Плавное движение большого пульмановского вагона, стремительно мчавшегося вперед, было совсем неощутимым, и, лишь взглянув в окно, пассажир мог убедиться, что равнины Техаса уносились на восток. Обширные низины с зеленой травой, унылые места, заросшие мескитом и кактусом, разбросанные небольшими группами каркасные домики, леса со светлой и нежной листвой деревьев — все это плыло на восток, уплывало за горизонт, куда-то в пропасть.

В Сан-Антонио в этот вагон села только что обвенчавшаяся пара. От долгого пребывания на ветру и на солнце лицо мужчины было красным, а кирпичного цвета руки непрерывно и весьма выразительно двигались — уж очень неловко он себя чувствовал в непривычном для него новом черном костюме. Время от времени он с уважением оглядывал свой наряд. Положив руки на колени, он сидел как человек, ожидающий очереди в парикмахерской. В беглых взглядах, которые он бросал на других пассажиров, сквозила застенчивость.

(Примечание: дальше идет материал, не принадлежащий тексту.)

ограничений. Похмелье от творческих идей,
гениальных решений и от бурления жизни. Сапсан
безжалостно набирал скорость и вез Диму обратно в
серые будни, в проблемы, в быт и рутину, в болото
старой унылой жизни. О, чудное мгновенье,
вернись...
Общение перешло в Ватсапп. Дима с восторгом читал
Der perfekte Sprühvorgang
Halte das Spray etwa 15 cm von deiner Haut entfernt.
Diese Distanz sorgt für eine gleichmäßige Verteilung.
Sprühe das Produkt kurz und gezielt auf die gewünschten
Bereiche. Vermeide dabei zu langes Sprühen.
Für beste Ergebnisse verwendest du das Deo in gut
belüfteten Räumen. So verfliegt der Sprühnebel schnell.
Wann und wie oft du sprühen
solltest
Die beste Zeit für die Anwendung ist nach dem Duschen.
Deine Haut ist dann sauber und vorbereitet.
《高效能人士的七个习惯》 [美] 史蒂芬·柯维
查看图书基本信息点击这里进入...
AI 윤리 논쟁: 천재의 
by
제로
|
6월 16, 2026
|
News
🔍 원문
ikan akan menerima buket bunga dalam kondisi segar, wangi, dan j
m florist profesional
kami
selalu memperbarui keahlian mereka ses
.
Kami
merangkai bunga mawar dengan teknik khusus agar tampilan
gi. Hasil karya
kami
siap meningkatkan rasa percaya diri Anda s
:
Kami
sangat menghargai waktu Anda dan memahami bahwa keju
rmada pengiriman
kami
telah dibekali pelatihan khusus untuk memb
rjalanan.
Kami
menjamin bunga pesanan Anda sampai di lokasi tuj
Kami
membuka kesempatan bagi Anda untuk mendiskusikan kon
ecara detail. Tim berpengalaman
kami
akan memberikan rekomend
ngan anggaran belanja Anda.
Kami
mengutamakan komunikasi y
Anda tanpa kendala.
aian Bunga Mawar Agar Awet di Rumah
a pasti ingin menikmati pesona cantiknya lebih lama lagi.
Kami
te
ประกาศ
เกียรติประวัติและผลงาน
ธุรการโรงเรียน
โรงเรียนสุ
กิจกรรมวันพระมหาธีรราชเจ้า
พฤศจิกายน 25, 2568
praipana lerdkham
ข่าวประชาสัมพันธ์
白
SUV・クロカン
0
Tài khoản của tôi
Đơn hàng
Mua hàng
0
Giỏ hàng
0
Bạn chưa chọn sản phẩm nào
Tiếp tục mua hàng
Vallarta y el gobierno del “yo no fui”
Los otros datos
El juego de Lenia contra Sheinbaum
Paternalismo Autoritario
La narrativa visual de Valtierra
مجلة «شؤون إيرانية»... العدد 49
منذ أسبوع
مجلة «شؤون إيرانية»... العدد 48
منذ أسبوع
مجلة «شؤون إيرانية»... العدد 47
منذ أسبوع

Новобрачная, уже не первой молодости, не отличалась красотой. На ее синем кашемировом платье, усеянном изрядным количеством стальных пуговиц, то тут, то там красовались кусочки бархата. Она беспрестанно вертела головой, стараясь разглядеть свои рукава буфами, очень жесткие, прямые и высокие. Они стесняли ее. Было совершенно очевидно, что жизнь ее прошла в стряпне и что, сознавая свои обязанности, она собиралась стряпать и впредь. Странное впечатление производила на этом простом, неумном лице со спокойными, почти невозмутимыми чертами краска смущения от легкомысленных взглядов, которыми ее окинули некоторые пассажиры, когда она вошла в купе.

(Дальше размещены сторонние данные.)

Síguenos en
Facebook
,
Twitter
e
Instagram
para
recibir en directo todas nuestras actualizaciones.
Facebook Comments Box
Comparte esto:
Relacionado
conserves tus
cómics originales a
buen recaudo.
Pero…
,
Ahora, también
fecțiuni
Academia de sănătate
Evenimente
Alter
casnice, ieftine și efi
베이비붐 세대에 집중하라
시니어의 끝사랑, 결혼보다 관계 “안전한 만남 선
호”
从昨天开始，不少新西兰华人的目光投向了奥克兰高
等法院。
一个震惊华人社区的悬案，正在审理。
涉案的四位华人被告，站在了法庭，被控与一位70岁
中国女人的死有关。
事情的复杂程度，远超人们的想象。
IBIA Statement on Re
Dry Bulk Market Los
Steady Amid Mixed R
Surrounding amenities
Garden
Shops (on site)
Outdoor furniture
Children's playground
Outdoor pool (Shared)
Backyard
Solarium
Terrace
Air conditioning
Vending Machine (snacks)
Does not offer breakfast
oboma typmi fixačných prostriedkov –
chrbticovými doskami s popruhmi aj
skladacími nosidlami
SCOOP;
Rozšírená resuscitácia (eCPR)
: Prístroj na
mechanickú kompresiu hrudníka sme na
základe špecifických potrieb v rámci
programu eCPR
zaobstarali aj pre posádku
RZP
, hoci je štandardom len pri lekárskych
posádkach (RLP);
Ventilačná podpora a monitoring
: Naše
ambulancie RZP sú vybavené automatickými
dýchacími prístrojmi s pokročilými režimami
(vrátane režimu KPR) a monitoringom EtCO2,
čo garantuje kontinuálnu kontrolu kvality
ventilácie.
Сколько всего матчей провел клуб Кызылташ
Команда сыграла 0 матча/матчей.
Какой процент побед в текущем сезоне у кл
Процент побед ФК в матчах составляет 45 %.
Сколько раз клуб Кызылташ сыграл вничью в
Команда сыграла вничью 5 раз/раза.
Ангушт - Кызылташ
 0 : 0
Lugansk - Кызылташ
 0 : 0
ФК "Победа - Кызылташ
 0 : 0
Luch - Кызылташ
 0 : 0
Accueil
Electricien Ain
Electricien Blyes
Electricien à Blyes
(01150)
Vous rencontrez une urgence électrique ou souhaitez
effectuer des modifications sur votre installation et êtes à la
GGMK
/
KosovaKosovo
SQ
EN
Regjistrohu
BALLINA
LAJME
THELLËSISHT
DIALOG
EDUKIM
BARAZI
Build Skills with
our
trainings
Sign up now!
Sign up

Новобрачные, по-видимому, были очень счастливы.

— Когда-нибудь ездила в салон-вагоне? — спросил он, восторженно улыбаясь.

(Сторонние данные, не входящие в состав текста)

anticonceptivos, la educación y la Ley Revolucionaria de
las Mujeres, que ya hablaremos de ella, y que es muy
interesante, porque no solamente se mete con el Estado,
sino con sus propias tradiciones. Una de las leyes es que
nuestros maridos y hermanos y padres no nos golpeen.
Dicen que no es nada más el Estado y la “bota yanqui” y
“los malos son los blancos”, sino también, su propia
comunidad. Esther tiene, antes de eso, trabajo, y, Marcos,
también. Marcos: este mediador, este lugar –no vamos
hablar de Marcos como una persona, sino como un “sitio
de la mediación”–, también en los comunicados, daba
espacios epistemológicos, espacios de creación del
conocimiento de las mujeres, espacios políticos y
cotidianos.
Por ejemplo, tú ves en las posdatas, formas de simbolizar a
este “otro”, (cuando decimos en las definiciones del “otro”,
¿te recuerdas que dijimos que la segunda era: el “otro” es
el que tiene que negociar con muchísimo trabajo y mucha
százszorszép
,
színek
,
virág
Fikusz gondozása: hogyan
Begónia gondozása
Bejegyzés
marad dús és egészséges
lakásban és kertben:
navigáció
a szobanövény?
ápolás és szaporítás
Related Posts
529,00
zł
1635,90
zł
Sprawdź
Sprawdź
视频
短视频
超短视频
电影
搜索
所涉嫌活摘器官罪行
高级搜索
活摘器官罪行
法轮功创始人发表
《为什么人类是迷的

— Нет, — ответила она, — никогда. Просто чудно, правда?

— Шикарно. Мы скоро пойдем в вагон-ресторан, и нам подадут много блюд. Самую превосходную еду на свете. Берут доллар.

— Ах, неужели? — воскликнула новобрачная. — Целый доллар? Ну, это слишком дорого для нас, правда, Джек?

— Только не в этой поездке, — храбро ответил он. — Мы все это выдержим.

Потом он дал ей объяснения насчет поездов.

— Понимаешь, от одного конца Техаса до другого тысяча миль, а этот поезд проходит их, останавливаясь только четыре раза.

В нем чувствовалась радость владельца. Он указывал ей на ослепительную отделку вагона: и глаза ее действительно раскрывались шире, когда она созерцала узорчатый бархат цвета морской воды, сверкающую латунь, серебро и стекло, дерево, отливавшее таким же темным блеском, как поверхность нефтяной лужи. В одном конце вагона бронзовая фигура поддерживала опору, разделявшую купе, и потолок в различных местах украшала роспись оливкового цвета с серебром.

Паре этой казалось, что окружающая обстановка отражает великолепие их бракосочетания, состоявшегося утром в Сан-Антонио; то была обстановка, которая приличествовала их новому положению. Особенно у мужчины лицо так и сияло. Проводнику-негру он показался очень смешным; время от времени он поглядывал на них издали и с видом превосходства скалил зубы. Иногда он ловко подшучивал над ними, но делал так, что им это было не совсем ясно. Он тонко пользовался всеми приемами снобизма самого неотразимого рода. Он даже угнетал их, но они почти не чувствовали этого угнетения, а вскоре забыли и пассажиров, изредка насмешливо поглядывавших на них с выражением явного удовольствия. С незапамятных времен в ситуации новобрачных обязательно усматривают что-то забавное.